Multi-frame change data:
····················

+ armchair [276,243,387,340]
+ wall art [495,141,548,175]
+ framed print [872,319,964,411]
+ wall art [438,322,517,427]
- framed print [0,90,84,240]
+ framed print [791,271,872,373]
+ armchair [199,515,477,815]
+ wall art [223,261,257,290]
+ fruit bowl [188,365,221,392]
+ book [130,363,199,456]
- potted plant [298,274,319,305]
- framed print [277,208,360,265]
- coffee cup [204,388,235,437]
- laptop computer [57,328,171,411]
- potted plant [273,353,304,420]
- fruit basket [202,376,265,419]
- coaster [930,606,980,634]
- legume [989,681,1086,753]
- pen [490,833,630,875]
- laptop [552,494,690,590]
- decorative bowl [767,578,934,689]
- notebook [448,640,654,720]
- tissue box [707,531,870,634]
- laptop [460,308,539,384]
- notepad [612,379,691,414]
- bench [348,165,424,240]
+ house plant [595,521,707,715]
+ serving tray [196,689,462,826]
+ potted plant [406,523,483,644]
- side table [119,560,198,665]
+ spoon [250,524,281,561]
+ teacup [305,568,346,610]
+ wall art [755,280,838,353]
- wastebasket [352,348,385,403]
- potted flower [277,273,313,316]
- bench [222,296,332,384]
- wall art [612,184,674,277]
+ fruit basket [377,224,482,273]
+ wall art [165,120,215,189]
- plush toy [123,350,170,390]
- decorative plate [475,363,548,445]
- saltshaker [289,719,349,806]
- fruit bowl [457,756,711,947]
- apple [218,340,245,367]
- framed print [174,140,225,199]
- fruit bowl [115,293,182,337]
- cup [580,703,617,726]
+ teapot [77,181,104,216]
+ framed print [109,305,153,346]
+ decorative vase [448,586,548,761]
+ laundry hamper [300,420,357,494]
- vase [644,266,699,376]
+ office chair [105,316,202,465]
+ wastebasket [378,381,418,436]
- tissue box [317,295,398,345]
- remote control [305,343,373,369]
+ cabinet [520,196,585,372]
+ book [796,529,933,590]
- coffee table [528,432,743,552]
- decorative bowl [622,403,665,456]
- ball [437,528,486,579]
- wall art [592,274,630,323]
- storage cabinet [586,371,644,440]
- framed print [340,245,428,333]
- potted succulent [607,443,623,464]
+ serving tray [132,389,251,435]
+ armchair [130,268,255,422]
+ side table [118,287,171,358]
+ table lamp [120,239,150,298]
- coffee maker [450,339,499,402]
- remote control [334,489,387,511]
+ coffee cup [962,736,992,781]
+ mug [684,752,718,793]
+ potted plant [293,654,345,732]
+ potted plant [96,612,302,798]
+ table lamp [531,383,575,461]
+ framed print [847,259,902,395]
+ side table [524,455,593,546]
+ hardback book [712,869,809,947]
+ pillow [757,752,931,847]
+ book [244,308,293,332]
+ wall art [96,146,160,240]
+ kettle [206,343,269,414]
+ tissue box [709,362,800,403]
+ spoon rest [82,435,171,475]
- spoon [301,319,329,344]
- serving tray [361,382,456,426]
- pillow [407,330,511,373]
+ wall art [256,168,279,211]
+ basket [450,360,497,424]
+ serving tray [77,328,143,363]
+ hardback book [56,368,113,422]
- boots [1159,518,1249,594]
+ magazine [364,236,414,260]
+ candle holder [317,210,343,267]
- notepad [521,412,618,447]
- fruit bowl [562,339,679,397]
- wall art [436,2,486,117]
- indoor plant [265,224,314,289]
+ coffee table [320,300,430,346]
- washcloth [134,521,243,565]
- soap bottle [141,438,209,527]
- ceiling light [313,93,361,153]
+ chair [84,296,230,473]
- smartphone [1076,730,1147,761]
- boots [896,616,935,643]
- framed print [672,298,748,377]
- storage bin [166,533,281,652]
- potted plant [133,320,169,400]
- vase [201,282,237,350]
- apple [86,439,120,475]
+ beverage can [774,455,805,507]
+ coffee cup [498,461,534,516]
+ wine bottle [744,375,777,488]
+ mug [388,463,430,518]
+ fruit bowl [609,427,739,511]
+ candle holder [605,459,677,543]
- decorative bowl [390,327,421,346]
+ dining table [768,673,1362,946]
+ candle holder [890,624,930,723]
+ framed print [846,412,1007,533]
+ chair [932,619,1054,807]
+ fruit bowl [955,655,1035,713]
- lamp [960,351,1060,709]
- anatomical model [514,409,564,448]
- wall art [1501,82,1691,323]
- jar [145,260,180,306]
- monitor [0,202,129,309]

····················

Problem to work on.
The lines above that hold the word "armchair" should be found and copied out.

Response.
+ armchair [276,243,387,340]
+ armchair [199,515,477,815]
+ armchair [130,268,255,422]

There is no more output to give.